I have a table containing two rows for each ID.
table <- tibble(
id = c(1,1,2,2,3,3,4,4,5,5),
row1 = c(2,5,2,5,1,3,2,5,3,2),
row2 = c("foo", "other foo", "bar", "bar", "bar", "bar other", "other", "foo", "other", "other")
)
> table
# A tibble: 10 × 3
id row1 row2
<dbl> <dbl> <chr>
1 1 2 foo
2 1 5 other foo
3 2 2 bar
4 2 5 bar
5 3 1 bar
6 3 3 bar other
7 4 2 other
8 4 4 foo
9 5 3 other
10 5 2 other
I would like to resolve the table to a single row for each ID based on three rules in succession:
- If, for each ID, there is one row in which row1 is 5 or more, then choose the row where row1 is less than 5.

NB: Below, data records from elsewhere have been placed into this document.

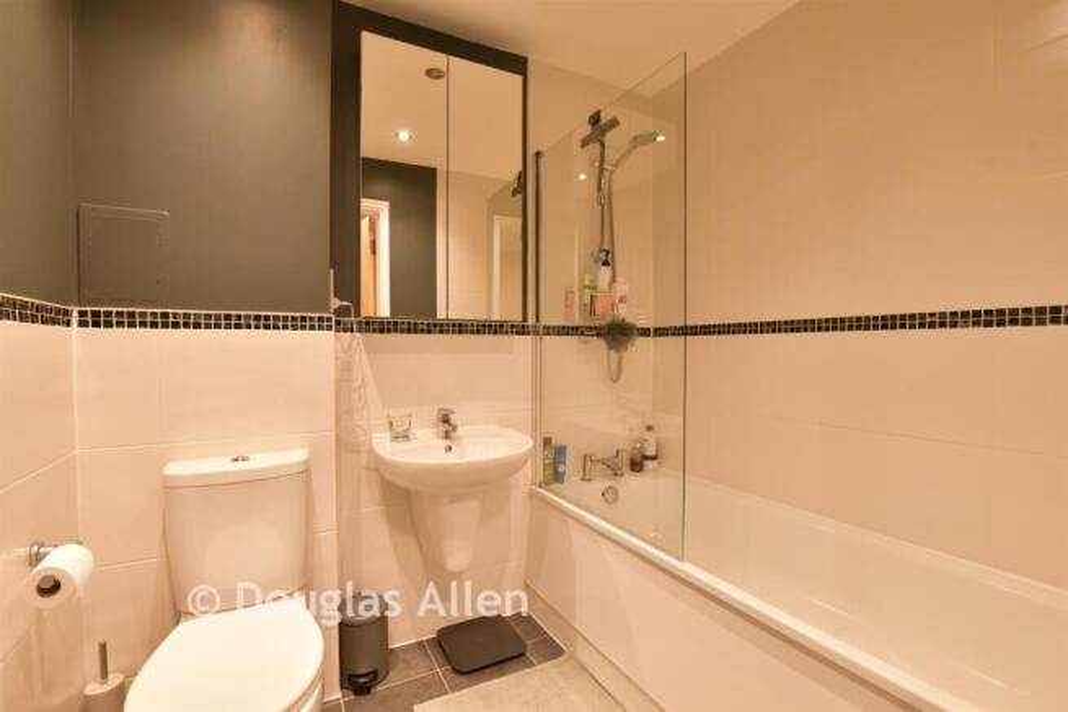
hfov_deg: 100.4
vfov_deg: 77.4
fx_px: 445
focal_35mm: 15
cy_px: 356
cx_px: 534
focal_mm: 10
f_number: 8
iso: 125
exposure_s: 1/2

- Else if, for each ID, there is a row in which row2 contains the word 'other', choose the row where row2 does not contain the word 'other'
- Otherwise, for each ID, pick the first row.

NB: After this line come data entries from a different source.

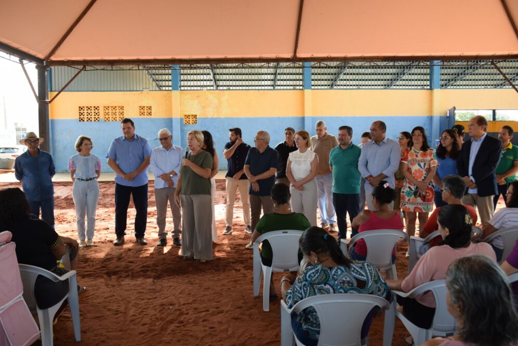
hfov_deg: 55.7
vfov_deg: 39.0
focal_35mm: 34
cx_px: 266
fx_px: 490
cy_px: 172
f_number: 5.6
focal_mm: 22
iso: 400
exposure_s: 1/125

I feel there must be a more straightforward way of doing this. This is my attempt so far, but I've can't work out how to resolve the NA to return 'bar'.
table %>%
group_by(id) %>%
summarise(
row1 = ifelse(max(row1) >= 5,
first(row1[row1 < 5]),
ifelse(
grep("other", row2),
ifelse(
!is.na(first(row1[grep("other", row2, invert = T)])),
first(row1[grep("other", row2, invert = T)]),
first(row1)),
first(row1))
),
row2 = ifelse(
max(row1) >= 5,
first(row2[row1 < 5]),
ifelse(
grep("other", row2),
ifelse(
!is.na(first(row2[grep("other", row2, invert = T)])),
first(row2[grep("other", row2, invert = T)]),
first(row2)),
first(row2)
)
)
)
# A tibble: 5 × 3
id row1 row2
<dbl> <dbl> <chr>
1 1 2 foo
2 2 2 NA
3 3 1 bar
4 4 2 foo
5 5 3 other
Desired output:
id | row1 | row2 |
---|---|---|
1 | 2 | foo |
2 | 2 | bar |
3 | 1 | bar |
4 | 2 | other |
5 | 3 | other |
Many thanks for your help.